Results: The total length of tibia was shorter in CRI group [(35.84±4.56) mm vs (42.33±3.44) mm, P=0.002]. The results of tibial histological section showed that chondrocytes of growth plate proliferative region were unorganized and the number of chondrocyte with columnar structure was less in CRI group (2.71±1.10 vs 7.68±1.32, P<0.001).
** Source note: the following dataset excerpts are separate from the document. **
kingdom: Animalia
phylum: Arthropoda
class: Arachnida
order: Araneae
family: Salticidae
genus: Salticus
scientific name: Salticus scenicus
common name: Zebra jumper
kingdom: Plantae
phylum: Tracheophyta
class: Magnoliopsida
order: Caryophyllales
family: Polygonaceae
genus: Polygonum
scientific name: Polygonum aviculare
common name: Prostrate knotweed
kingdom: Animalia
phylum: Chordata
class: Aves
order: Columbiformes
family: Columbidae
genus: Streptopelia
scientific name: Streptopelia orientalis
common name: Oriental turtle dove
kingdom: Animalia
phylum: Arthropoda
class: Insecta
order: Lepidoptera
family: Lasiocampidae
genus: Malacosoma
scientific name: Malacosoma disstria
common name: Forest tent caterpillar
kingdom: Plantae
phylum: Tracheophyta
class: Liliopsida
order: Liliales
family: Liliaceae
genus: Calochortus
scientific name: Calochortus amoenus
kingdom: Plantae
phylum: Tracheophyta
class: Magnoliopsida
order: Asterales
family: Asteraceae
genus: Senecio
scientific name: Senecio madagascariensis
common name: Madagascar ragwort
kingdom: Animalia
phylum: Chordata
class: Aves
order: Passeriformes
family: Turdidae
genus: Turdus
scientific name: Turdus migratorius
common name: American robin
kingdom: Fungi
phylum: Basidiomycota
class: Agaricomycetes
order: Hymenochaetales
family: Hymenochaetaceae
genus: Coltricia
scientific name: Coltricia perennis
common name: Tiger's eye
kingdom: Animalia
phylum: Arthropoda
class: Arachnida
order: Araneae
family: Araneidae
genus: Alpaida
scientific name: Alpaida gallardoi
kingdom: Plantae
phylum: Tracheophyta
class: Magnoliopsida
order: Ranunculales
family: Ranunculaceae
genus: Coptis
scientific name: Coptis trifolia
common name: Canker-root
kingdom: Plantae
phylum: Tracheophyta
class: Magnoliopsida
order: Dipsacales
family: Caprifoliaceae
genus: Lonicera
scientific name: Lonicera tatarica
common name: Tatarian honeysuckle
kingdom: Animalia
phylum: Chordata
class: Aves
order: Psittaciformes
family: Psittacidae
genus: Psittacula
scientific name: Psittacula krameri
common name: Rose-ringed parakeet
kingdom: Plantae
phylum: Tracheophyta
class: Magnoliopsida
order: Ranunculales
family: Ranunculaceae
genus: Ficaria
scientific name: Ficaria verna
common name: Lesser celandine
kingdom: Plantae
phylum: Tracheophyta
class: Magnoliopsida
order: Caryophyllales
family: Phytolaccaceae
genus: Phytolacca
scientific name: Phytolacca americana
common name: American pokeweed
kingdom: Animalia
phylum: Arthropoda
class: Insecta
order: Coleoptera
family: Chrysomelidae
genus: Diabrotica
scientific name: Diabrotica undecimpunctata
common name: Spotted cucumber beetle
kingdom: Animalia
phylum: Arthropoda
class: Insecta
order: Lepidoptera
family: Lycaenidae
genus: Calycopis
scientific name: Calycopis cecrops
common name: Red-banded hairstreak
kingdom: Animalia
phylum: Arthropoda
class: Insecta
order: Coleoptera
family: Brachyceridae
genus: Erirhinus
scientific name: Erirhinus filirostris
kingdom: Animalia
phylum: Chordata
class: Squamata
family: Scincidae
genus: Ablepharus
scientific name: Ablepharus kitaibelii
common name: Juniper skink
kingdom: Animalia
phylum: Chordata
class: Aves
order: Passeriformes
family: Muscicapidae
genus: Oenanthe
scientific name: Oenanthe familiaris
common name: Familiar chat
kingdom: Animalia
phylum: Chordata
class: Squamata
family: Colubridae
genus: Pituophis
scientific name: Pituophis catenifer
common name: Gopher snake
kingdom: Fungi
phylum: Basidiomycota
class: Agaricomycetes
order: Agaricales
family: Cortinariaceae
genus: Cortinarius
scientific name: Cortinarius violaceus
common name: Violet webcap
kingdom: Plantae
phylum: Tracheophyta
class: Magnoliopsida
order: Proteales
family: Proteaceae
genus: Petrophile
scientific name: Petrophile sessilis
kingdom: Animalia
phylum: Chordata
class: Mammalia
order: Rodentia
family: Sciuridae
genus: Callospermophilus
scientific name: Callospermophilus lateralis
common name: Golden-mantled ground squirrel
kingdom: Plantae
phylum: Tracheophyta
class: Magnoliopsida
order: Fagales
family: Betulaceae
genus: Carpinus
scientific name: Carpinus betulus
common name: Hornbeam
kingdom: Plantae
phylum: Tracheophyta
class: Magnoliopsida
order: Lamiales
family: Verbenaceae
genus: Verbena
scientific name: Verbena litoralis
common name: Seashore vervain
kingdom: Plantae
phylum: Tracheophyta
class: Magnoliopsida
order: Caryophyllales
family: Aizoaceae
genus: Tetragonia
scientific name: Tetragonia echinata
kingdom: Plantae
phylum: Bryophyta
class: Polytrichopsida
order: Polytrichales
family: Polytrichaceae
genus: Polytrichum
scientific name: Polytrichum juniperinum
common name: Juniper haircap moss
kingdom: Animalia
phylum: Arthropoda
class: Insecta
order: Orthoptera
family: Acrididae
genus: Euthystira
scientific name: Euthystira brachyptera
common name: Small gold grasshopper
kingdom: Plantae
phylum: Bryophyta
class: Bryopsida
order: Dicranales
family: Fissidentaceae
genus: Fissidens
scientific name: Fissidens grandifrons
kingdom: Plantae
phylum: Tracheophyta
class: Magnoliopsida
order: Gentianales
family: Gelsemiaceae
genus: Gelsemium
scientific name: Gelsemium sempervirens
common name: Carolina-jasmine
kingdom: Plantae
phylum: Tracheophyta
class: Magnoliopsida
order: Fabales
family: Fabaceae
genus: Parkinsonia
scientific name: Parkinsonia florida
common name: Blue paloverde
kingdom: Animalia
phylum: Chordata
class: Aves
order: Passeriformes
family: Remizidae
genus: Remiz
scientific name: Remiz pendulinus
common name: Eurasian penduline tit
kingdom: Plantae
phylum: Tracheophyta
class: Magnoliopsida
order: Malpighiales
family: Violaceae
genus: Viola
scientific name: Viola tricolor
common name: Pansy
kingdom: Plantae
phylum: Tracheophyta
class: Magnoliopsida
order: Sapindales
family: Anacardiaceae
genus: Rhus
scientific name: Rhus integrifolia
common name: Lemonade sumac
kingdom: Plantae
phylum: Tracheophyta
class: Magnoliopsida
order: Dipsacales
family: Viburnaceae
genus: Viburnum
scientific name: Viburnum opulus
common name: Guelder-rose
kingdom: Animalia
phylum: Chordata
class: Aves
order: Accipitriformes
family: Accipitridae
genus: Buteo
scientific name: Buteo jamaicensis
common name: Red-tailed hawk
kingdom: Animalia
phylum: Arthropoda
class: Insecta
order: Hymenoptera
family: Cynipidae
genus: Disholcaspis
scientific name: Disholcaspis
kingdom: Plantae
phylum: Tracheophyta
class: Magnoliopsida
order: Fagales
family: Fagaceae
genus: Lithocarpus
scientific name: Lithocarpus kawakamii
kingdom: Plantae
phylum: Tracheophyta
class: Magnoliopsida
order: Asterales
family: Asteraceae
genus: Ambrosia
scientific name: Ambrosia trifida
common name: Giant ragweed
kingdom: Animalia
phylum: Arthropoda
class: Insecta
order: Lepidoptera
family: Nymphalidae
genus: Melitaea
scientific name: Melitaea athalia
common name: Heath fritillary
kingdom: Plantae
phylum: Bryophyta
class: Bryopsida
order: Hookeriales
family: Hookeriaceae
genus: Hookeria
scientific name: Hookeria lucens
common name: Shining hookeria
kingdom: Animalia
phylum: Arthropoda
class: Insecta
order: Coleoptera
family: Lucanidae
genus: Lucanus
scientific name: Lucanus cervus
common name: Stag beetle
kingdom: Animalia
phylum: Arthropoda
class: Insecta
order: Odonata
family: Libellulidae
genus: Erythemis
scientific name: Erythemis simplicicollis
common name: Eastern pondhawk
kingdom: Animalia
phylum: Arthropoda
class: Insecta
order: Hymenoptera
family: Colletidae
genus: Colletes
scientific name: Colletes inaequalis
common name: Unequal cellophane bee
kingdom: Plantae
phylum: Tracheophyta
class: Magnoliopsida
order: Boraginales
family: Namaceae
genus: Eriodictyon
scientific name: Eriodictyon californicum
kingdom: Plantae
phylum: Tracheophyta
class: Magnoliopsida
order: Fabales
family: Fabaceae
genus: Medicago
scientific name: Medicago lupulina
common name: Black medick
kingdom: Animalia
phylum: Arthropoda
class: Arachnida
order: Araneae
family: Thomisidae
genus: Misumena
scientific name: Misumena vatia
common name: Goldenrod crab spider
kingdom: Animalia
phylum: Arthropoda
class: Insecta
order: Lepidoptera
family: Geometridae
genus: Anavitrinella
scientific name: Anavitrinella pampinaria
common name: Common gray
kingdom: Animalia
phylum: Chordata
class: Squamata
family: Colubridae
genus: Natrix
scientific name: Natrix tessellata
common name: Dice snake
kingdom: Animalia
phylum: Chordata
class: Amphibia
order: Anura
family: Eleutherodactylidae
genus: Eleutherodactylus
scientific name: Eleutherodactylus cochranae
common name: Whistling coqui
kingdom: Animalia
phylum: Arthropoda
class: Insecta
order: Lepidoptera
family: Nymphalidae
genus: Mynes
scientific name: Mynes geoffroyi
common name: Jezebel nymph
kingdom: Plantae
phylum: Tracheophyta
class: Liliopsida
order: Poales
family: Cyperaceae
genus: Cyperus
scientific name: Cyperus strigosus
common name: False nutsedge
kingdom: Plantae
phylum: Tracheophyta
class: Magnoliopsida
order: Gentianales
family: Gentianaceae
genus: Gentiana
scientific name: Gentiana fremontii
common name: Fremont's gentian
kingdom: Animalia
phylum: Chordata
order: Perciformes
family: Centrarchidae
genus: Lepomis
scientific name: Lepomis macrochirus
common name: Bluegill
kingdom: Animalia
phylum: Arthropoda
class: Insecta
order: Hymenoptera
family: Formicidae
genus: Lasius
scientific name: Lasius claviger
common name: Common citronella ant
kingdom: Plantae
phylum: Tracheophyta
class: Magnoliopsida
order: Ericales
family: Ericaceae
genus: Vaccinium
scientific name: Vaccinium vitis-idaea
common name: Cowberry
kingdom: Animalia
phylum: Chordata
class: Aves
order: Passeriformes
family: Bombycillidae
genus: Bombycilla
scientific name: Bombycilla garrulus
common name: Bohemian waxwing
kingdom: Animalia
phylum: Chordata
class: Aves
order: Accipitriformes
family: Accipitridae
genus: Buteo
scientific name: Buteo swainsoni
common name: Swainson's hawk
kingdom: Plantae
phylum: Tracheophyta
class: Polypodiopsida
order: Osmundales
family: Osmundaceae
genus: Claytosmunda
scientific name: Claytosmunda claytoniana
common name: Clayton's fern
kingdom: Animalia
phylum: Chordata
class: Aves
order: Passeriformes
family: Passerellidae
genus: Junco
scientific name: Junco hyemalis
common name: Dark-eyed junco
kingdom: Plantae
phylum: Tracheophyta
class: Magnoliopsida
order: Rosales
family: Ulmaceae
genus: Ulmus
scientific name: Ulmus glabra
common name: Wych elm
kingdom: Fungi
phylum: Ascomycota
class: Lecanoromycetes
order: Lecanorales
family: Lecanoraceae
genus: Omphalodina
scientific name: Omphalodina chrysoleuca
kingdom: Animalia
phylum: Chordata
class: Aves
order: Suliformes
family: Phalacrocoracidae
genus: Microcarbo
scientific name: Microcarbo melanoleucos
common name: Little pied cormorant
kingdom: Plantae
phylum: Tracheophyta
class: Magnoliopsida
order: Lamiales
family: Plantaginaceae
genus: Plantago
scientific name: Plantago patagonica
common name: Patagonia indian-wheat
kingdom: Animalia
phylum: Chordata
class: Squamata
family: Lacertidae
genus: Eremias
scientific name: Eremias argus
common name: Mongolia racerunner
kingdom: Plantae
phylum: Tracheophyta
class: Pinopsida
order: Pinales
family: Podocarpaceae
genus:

The primary cilia expression rate of chondrocytes was higher in CRI group [(35.53±7.41)% vs (18.31±5.12)%, P<0.001]. The chondrocyte proliferation rate at 24 h was lower in CRI group [(11.38±6.10)% vs (24.35±8.46)%, P=0.001]. The primary cilia expression rate of chondrocytes was higher in CRI group [(60.12±7.86)% vs (32.17±8.97)%, P<0.001], and the primary cilia length of chondrocytes was longer in CRI group [(3.54±1.61) μm vs (1.96±0.82) μm, P=0.012]. The protein IFT88 was more highly expressed in CRI group (0.47±0.23 vs 0.17±0.10, P=0.001).
Conclusion: The primary cilia expression rate of growth plate chondrocytes was higher in the rats with CRI, resulting in decreased chondrocyte proliferation rate and growth retardation of tibial growth plate.